As a follow up to the prior post, here’s the write up!
As I said there, great weather, great turnout. Space was a little tight, due to the construction zone by Brooklyn Borough Hall. When that construction is done, it’d be so much better again! Anyway, I managed to attend a couple of panels and caught some others.
“Poets Tell All” – where poets Elizabeth Alexander (The Light of the Wood) and Tracy K. Smith (Ordinary Light) talked about their published memoirs, and moderated by poet Mark Doty. I still remember Alexander from her reading her poem at the 1st Obama inauguration, and I had really enjoyed reading Smith’s Life on Mars earlier this year. Such a great program, to hear Alexander and Smith talk about writing poetry and prose, and the life of the artist and grief in life, as well as finding beauty in life. I thought it was great that they even had some humor about their experiences. (the writing experience, putting aside the tragedies in life for the moment, being what it is). Alexander’s and Smith’s respective readings of excerpts from their memoirs were amazing, and I especially admired Alexander’s reading an excerpt from Doty’s memoir of experiencing the passing of his late partner (Deep Lane). Deeply moving, all around. I ended up buying Alexander’s and Smith’s books, and was delighted that Smith signed my copy of Life on Mars.
I admire poets, even if I don’t read enough poetry, can’t pretend to be able to write poetry, and so glad to keep learning more from poets and poetry.
“Home Plate” – I attended most of this panel. Very interesting conversation covering a lot of questions: what is “authentic” cooking? What does one do at home with the food on hand? What is the intersection of cuisine and culture? What does “sustainability” mean, if it’s not accessible to everyone? (well, that last question is still more my question than anything else). Moderator Julia Turshen facilitated a fascinating conversation with panelists Tamar E. Adler, Amy Chaplin, and Dale Talde. I thought Talde was great about how he found inspiration in his urban settling and the mix of cultures on his surroundings, and appreciated the good humor too.

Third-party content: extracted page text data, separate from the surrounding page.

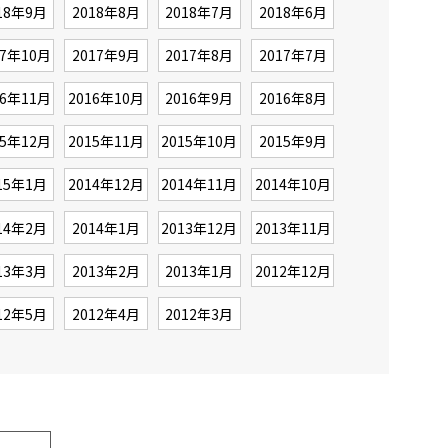
18年9月
2018年8月
2018年7月
2018年6月
17年10月
2017年9月
2017年8月
2017年7月
16年11月
2016年10月
2016年9月
2016年8月
15年12月
2015年11月
2015年10月
2015年9月
15年1月
2014年12月
2014年11月
2014年10月
14年2月
2014年1月
2013年12月
2013年11月
13年3月
2013年2月
2013年1月
2012年12月
12年5月
2012年4月
2012年3月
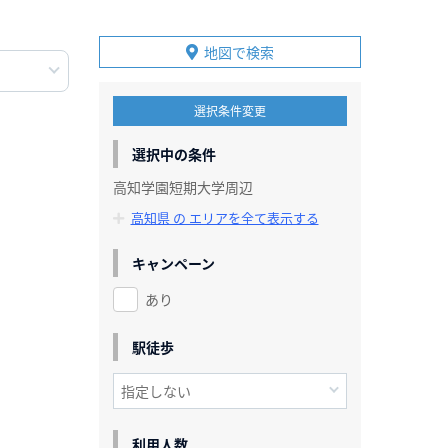
地図で検索
選択条件変更
選択中の条件
高知学園短期大学周辺
高知県 の エリアを全て表示する
キャンペーン
あり
駅徒歩
利用人数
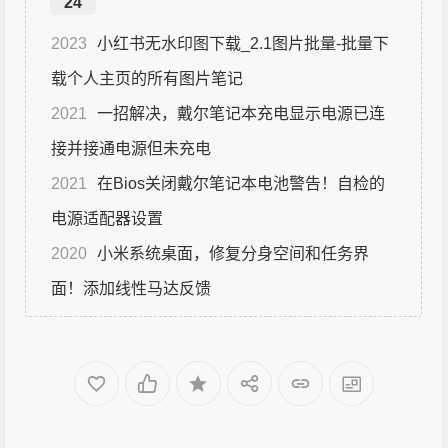
24
2023
小红书无水印图下载_2.1图片批量-批量下
载个人主页的所有图片笔记
2021
一招解决，戴尔笔记本充电显示电源已连
接并接通电源但未充电
2021
在Bios关闭戴尔笔记本电池警告！自检的
电源适配器设置
2020
小米系统桌面，修复分身空间和任务界
面！添加线性马达反馈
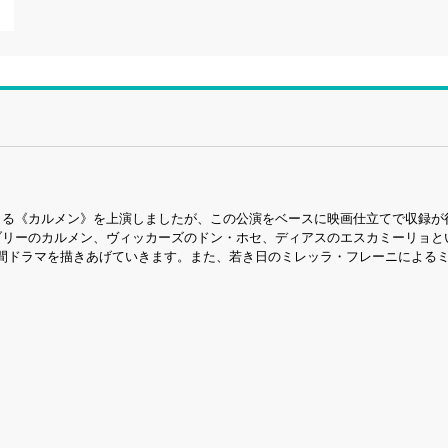
出による《カルメン》を上演しましたが、この公演をベースに映画仕立てで収録が
ブリーのカルメン、ヴィッカーズのドン・ホセ、ディアスのエスカミーリョと
間ドラマを描きあげていきます。また、若き日のミレッラ・フレーニによる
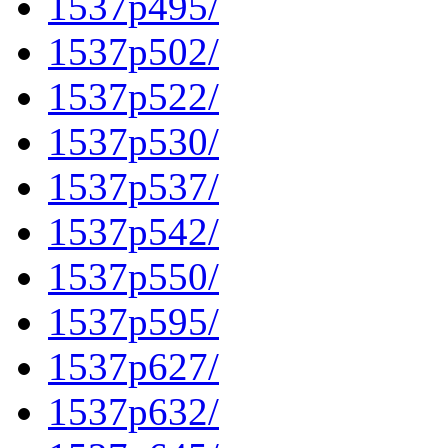
1537p495/
1537p502/
1537p522/
1537p530/
1537p537/
1537p542/
1537p550/
1537p595/
1537p627/
1537p632/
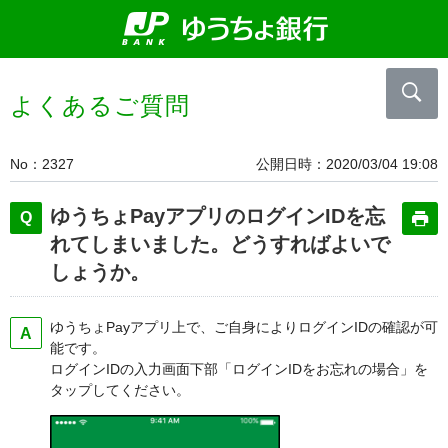
よくあるご質問
No
2327
公開日時
2020/03/04 19:08
ゆうちょPayアプリのログインIDを忘
れてしまいました。どうすればよいで
しょうか。
ゆうちょPayアプリ上で、ご自身によりログインIDの確認が可
能です。
ログインIDの入力画面下部「ログインIDをお忘れの場合」を
タップしてください。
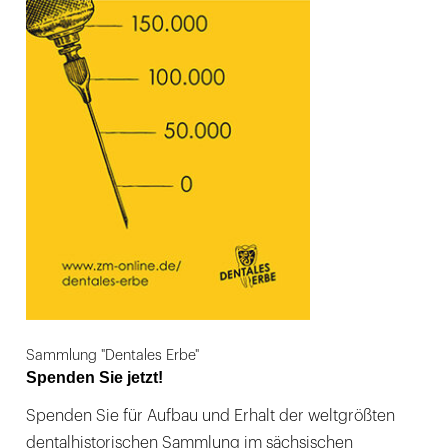
Sammlung "Dentales Erbe"
Spenden Sie jetzt!
Spenden Sie für Aufbau und Erhalt der weltgrößten
dentalhistorischen Sammlung im sächsischen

It was heart-warming to see Alma Mater law school hosting a number of panels (nice that the law school is getting more involved with the community at large as it is). I attended the one where Dean Nick Allard, Brooklyn Law School, led a Q&A of author Derek Taylor on his book, Magna Carta in 20 Places (in time for the 800th anniversary of the Magna Carta, and the school is hosting an American Bar Association exhibit on the Magna Carta and a symposium on it – which I’m just about totally missing). Dean Allard also further facilitated a Q&A of Dina Gold, whose book Stolen Legacy is about how she won restitution from Germany for a building her family owned and lost to the Nazis – an analog to the story of “The Woman in Gold.” Fascinating stuff and some food for thought about the various legal legacies out there.
I tried to catch some of the conversation of David Simon and Nelson George on the relationship of narrative and drama, but the standing room only – and the lack of space due to the construction anyway – made that hard to check out.
As noted, I also caught a little bit of the the panel on “Brooklyn Places and Spaces,” in which Carlo Scissura, CEO and President of the Brooklyn Chamber of Commerce, moderated with panelists: Arabella Bowen, Fodor’s Editor in Chief, who introduced Fodor’s
Brooklyn, and Oriana Leckert, author, Brooklyn Spaces. It encouraged people to explore more of Brooklyn – and visit the places that are still around, in an ever changing Brooklyn. (and, as I said in the prior post, it reminded me that I haven’t eaten at L&B Spumoni in awhile…).
So many programs, not enough time! I would have loved to have attended more. The book vendors were also great and the food vendors – well, yeah, I gave in to an empanada from the Nuchas food truck. Tasty stuff, and then again, I’m not too fussy about what I eat. Now, on to reading the books that I bought…
The coming Sunday, for more fun in Brooklyn: Atlantic Antic.